►

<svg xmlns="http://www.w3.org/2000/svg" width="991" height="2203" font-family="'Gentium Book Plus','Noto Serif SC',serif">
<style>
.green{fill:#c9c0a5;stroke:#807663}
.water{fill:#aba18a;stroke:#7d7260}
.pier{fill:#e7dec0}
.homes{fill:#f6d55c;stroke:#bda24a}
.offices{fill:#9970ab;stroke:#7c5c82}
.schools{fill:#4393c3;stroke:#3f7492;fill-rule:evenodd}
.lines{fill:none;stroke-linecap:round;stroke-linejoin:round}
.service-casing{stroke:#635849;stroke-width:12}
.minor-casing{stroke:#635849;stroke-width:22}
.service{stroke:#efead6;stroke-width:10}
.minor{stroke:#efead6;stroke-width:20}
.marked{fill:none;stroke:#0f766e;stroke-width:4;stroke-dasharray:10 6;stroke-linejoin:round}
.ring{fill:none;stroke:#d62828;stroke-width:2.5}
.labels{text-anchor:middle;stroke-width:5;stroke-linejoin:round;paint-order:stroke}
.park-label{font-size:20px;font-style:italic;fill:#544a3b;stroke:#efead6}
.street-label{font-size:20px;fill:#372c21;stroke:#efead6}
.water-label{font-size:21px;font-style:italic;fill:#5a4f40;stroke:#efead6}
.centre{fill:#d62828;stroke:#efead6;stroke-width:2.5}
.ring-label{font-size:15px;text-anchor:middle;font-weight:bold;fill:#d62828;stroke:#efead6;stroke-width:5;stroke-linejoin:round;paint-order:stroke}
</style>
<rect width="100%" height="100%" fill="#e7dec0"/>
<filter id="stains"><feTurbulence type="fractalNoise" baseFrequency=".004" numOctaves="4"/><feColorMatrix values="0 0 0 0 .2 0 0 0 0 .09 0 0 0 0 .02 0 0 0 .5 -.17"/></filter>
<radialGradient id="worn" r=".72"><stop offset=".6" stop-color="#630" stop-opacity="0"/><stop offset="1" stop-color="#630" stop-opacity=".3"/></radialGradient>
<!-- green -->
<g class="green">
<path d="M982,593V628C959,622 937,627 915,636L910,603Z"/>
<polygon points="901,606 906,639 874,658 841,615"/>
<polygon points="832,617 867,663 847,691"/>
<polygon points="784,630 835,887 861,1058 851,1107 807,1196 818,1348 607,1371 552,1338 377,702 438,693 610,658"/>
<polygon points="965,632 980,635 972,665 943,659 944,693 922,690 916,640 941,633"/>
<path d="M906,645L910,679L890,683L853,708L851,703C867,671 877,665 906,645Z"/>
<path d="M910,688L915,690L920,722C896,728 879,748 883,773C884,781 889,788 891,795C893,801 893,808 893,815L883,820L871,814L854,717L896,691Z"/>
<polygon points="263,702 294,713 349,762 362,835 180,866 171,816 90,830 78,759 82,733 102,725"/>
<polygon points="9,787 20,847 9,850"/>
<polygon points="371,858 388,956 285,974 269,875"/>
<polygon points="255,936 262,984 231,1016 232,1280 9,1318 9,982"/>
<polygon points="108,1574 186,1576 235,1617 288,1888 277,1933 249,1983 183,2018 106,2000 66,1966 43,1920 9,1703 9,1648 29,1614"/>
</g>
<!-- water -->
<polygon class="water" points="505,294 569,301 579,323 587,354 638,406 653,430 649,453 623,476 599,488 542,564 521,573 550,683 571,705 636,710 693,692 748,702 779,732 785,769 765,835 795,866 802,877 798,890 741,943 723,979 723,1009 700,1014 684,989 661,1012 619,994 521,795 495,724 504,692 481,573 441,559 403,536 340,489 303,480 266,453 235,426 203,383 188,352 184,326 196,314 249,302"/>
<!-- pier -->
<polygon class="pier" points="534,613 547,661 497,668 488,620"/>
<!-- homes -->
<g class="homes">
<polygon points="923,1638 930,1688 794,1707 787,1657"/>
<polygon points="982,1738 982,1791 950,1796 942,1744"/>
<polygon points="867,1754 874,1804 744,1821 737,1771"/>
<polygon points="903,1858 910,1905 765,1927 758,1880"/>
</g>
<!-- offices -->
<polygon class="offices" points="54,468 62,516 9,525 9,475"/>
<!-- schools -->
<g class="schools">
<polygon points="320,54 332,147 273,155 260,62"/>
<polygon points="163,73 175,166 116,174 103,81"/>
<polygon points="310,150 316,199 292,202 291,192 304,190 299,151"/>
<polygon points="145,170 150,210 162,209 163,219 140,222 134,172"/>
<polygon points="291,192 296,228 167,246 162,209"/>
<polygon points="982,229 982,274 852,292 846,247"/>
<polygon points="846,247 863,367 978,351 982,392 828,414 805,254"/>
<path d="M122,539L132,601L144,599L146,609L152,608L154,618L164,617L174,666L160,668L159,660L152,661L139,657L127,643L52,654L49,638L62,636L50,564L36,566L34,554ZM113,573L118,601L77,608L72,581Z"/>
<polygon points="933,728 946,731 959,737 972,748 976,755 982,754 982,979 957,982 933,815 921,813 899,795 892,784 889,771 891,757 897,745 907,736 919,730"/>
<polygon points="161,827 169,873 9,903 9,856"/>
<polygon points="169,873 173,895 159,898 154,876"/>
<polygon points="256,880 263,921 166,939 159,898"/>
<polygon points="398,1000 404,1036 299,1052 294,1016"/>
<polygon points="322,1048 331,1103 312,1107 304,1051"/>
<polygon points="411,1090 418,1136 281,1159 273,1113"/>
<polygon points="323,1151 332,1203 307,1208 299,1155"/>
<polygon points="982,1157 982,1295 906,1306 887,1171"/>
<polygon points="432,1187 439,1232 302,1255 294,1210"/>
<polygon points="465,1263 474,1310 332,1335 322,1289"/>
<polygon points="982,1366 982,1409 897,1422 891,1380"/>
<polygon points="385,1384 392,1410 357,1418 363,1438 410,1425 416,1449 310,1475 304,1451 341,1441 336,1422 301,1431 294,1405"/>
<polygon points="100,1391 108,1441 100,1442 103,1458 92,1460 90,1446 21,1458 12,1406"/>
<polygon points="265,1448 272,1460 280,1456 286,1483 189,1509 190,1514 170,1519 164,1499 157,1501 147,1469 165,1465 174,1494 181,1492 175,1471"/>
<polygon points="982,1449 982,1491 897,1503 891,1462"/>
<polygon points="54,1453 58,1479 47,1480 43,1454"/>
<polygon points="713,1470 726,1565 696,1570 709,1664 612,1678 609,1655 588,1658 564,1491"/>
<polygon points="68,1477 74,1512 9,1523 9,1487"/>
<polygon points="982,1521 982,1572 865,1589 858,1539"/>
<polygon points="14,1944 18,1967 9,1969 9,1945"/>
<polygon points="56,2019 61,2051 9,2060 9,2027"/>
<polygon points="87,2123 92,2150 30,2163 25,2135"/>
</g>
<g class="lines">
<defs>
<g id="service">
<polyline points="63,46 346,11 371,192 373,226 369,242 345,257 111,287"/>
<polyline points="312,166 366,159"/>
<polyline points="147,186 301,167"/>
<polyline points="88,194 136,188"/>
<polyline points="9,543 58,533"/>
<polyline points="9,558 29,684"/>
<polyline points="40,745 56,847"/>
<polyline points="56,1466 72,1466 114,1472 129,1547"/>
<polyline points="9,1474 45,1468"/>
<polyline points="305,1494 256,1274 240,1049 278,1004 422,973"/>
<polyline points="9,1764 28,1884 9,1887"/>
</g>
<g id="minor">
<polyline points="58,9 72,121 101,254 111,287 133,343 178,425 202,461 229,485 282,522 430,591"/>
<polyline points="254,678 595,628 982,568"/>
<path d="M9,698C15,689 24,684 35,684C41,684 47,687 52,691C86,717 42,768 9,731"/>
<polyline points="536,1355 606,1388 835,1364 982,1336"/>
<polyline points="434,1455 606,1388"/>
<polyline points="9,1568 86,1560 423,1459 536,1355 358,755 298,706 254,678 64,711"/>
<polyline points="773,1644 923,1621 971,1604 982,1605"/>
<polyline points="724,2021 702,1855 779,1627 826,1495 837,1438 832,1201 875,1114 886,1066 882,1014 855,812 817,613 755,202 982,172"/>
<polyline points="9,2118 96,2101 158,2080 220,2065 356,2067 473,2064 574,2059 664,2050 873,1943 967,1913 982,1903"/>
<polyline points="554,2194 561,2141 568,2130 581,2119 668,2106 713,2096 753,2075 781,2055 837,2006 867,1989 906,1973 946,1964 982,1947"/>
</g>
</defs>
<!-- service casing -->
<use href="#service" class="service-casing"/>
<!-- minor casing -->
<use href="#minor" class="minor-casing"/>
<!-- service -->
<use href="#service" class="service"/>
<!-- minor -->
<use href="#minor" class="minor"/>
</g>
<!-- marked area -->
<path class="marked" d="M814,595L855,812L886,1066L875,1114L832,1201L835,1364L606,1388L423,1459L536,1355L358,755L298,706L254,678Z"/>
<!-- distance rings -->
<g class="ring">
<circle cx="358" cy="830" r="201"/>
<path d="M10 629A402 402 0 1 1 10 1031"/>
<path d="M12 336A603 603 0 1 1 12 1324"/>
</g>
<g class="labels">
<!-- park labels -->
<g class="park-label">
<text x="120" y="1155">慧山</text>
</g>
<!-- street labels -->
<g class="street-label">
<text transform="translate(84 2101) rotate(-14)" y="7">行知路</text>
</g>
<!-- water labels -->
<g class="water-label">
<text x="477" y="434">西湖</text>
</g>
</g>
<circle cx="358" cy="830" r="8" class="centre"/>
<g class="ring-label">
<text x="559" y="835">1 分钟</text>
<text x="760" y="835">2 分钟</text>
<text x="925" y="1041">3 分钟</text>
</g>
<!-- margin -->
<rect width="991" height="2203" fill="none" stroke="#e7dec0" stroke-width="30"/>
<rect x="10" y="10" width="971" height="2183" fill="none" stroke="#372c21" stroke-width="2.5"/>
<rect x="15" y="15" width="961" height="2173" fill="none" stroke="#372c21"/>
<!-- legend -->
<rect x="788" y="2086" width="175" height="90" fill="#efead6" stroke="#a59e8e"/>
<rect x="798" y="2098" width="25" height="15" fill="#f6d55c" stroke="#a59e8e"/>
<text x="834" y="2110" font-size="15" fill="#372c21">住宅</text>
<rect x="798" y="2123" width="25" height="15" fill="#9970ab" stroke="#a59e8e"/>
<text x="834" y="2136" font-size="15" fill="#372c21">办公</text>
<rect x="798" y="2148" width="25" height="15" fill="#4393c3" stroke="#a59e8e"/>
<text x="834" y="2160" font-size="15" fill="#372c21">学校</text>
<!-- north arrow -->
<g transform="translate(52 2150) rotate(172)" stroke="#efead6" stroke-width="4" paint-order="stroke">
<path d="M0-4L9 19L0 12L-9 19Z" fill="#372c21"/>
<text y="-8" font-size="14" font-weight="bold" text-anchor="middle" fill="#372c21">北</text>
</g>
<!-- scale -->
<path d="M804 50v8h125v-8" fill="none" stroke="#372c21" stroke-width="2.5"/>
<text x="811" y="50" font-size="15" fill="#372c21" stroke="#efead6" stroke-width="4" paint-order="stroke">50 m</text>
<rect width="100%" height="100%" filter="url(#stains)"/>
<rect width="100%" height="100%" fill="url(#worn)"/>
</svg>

◄

When a line in the material contains the string "lines", copy that line.

.lines{fill:none;stroke-linecap:round;stroke-linejoin:round}
<g class="lines">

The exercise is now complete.